「日本コミック発の香港映画が特大ヒット [ブログ時評28]」を読まれたマレーシアの読者から、興味深いメールをいただきました。中国と東南アジアは同時公開でしたので、現地の雰囲気を伝える貴重な情報だと思います。昨夜も、同僚と映画を見た現地の人にインタビューに行くべきだ、と論じ合ったばかりでした。
マレーシアに住み、製造業を営んでいる者です。団藤さんが「頭文字D」を話題にされ、驚くとともに私もこの映画で反日運動は何だったんだと思いました。中国、東南アジア地区で公開されて以来、ここマレーシアでもロングランが続いてます。(中略)早速見てその迫力に感動しました。久しぶりに映画を見てスカッとしました。青春映画としても楽しめました。
スターウォーズのバトルシーンは所詮作りもの、頭文字Dの実写の迫力の前には空絵ごとです。総てが完璧に上手く行き過ぎているのが鼻につくようになってしまいました。見てる方もコンピュータによる作り物と安心して見ていられます。手のひらに汗をかきません。
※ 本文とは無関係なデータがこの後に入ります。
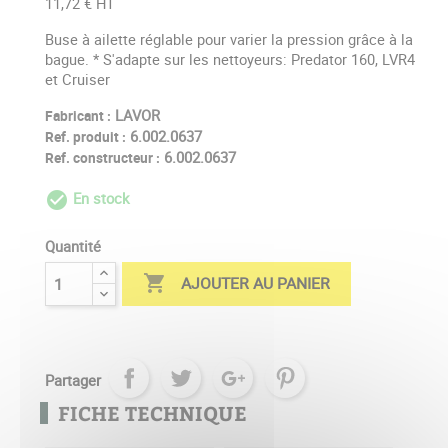
11,72 € HT
Buse à ailette réglable pour varier la pression grâce à la
bague. * S'adapte sur les nettoyeurs: Predator 160, LVR4
et Cruiser
LAVOR
Fabricant :
6.002.0637
Ref. produit :
6.002.0637
Ref. constructeur :
En stock
check_circle_outline
Quantité

AJOUTER AU PANIER
Partager
FICHE TECHNIQUE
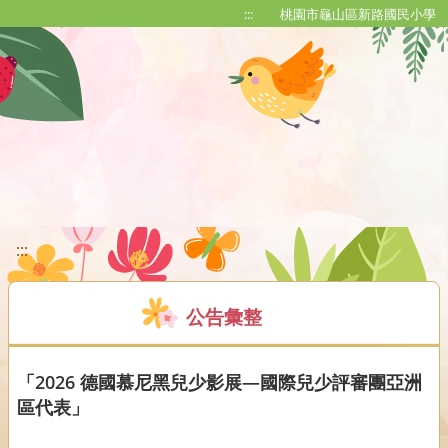
移至網頁之主要內容區位置
:::
桃園市龜山區新路國民小學
:::
公告彙整
「2026 德國慕尼黑兒少影展—國際兒少評審團亞洲
區代表」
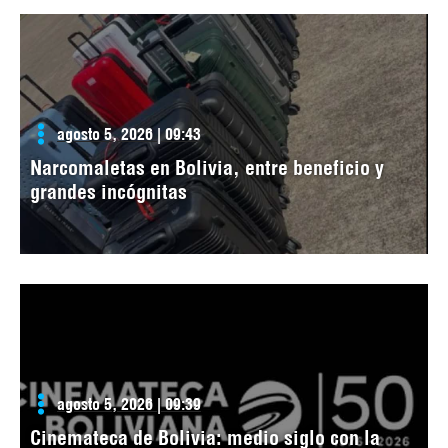
agosto 5, 2026 | 09:43
Narcomaletas en Bolivia, entre beneficio y
grandes incógnitas
agosto 5, 2026 | 09:39
Cinemateca de Bolivia: medio siglo con la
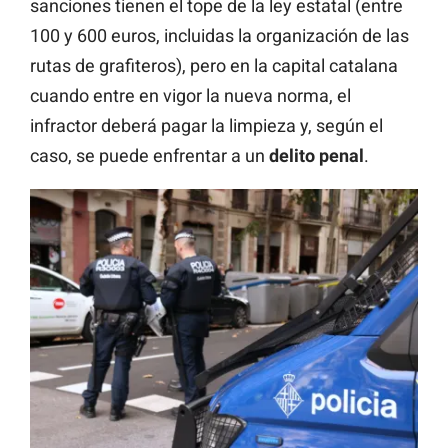
sanciones tienen el tope de la ley estatal (entre
100 y 600 euros, incluidas la organización de las
rutas de grafiteros), pero en la capital catalana
cuando entre en vigor la nueva norma, el
infractor deberá pagar la limpieza y, según el
caso, se puede enfrentar a un
delito penal
.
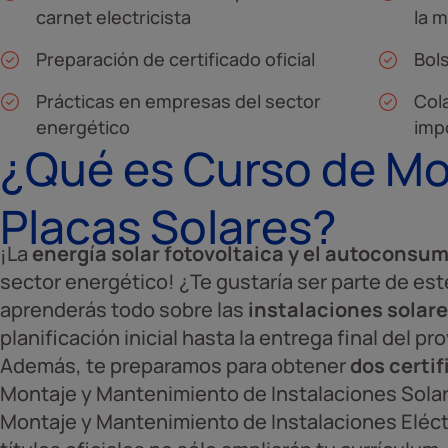
carnet electricista
la m
Preparación de certificado oficial
Bol
Prácticas en empresas del sector
Col
energético
imp
¿Qué es Curso de M
Placas Solares?
¡La
energía solar fotovoltaica y el autoconsu
sector energético! ¿Te gustaría ser parte de es
aprenderás todo sobre las
instalaciones solare
planificación inicial hasta la entrega final del pr
Además, te preparamos para obtener
dos certif
Montaje y Mantenimiento de Instalaciones Solare
Montaje y Mantenimiento de Instalaciones Eléct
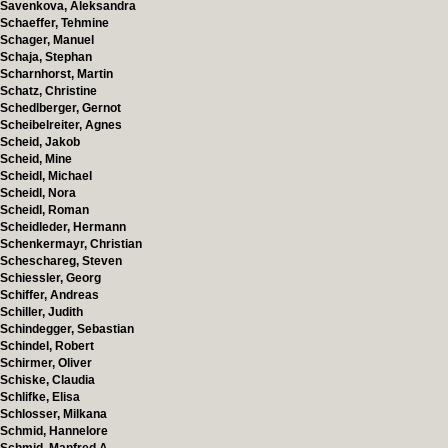
Savenkova, Aleksandra
Schaeffer, Tehmine
Schager, Manuel
Schaja, Stephan
Scharnhorst, Martin
Schatz, Christine
Schedlberger, Gernot
Scheibelreiter, Agnes
Scheid, Jakob
Scheid, Mine
Scheidl, Michael
Scheidl, Nora
Scheidl, Roman
Scheidleder, Hermann
Schenkermayr, Christian
Scheschareg, Steven
Schiessler, Georg
Schiffer, Andreas
Schiller, Judith
Schindegger, Sebastian
Schindel, Robert
Schirmer, Oliver
Schiske, Claudia
Schlifke, Elisa
Schlosser, Milkana
Schmid, Hannelore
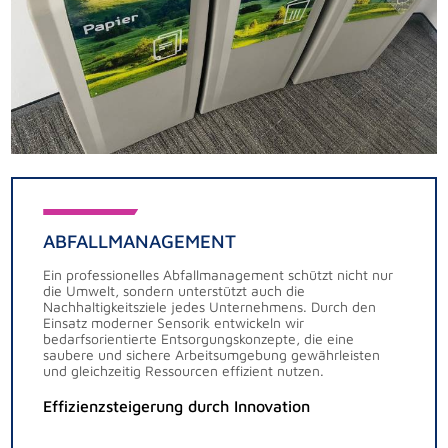
ABFALLMANAGEMENT
Ein professionelles Abfallmanagement schützt nicht nur
die Umwelt, sondern unterstützt auch die
Nachhaltigkeitsziele jedes Unternehmens. Durch den
Einsatz moderner Sensorik entwickeln wir
bedarfsorientierte Entsorgungskonzepte, die eine
saubere und sichere Arbeitsumgebung gewährleisten
und gleichzeitig Ressourcen effizient nutzen.
Effizienzsteigerung durch Innovation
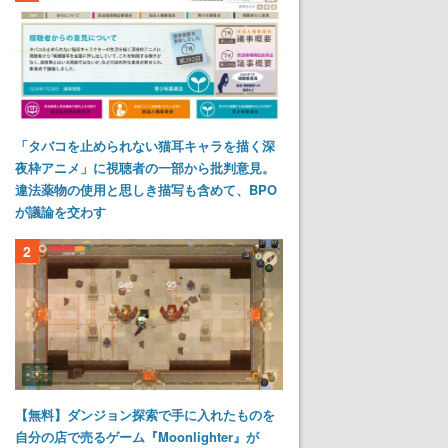
「タバコを止められない猫耳キャラを描く深
夜枠アニメ」に視聴者の一部から批判意見。
違法薬物の使用と思しき描写も含めて、BPO
が議論を交わす
2
【無料】ダンジョン探索で手に入れたものを
自分の店で売るゲーム『Moonlighter』が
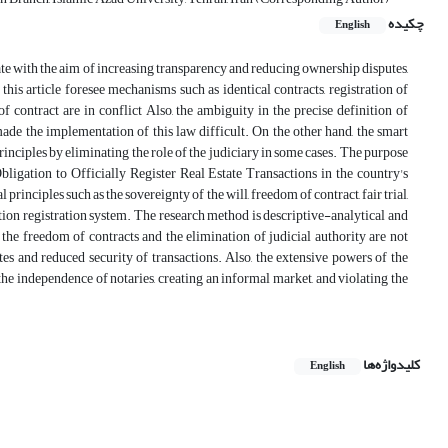
چکیده
English
state with the aim of increasing transparency and reducing ownership disputes,
his article foresee mechanisms such as identical contracts, registration of
 contract are in conflict Also, the ambiguity in the precise definition of
ade the implementation of this law difficult. On the other hand, the smart
rinciples by eliminating the role of the judiciary in some cases. The purpose
Obligation to Officially Register Real Estate Transactions in the country's
principles such as the sovereignty of the will, freedom of contract, fair trial,
ction registration system. The research method is descriptive-analytical and
n the freedom of contracts and the elimination of judicial authority are not
utes and reduced security of transactions. Also, the extensive powers of the
 independence of notaries, creating an informal market, and violating the
کلیدواژه‌ها
English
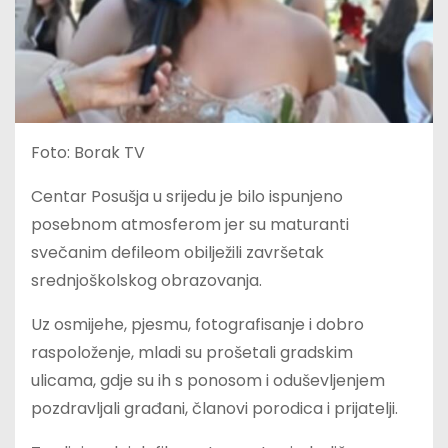
Foto: Borak TV
Centar Posušja u srijedu je bilo ispunjeno
posebnom atmosferom jer su maturanti
svečanim defileom obilježili završetak
srednjoškolskog obrazovanja.
Uz osmijehe, pjesmu, fotografisanje i dobro
raspoloženje, mladi su prošetali gradskim
ulicama, gdje su ih s ponosom i oduševljenjem
pozdravljali građani, članovi porodica i prijatelji.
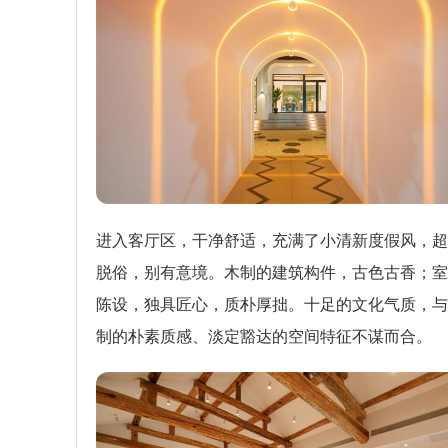
进入客厅区，干净舒适，充满了小清新度假风，超
脱俗，别有意境。木制的建筑构件，古色古香；室
陈设，独具匠心，质朴厚拙。十足的文化气质，与
制的朴素质感、淡定豁达的空间特征不谋而合。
映画では拓海が運転する86レビンを遠景で捉えたシーンがあります。一度ドリフトしたのをカウンターを当てて立て直し、その後四輪ドリフト状態になりコーナーに入っていきます。ぎこちない曲線です。しかし、そこにリアリティーを感じました。
映画館内では最後は中国人もマレー人の若者も大喝采でした。すごい一体感を感じました。日本アニメの原作を日本で撮影し、日本人スタントマンに運転させ、台湾香港の俳優が日本人を演じてセリフは広東語、中国東南アジア地区で同時公開と香港映画の割り切りは凄いですね。マレーシアで外国人労働者の大量使用に躊躇している我々日系企業とは大違いです。
また台湾香港の俳優の演じる日本人が不自然でないのにも驚きました。ただゲロを吐くシーンが多いのがちょっと日本人のテーストとは違うと思いましたが、当地では嫌悪感なく笑ってました。我々がアメリカングラフィティーを見てアメリカの若者文化に憧れたように中国東南アジアの若者を憧れさせるものを日本が提供できる限り日本の将来は明るいと思いました。
カッコいいものはカッコいい。面白いものは面白い。と反日運動を無抵抗に飲みこんでしまったと思いました。中華系を日本人に同化させてしまった香港映画の商業主義にも感心させられました。
今後とも硬軟取り混ぜた時評宜しくお願いします。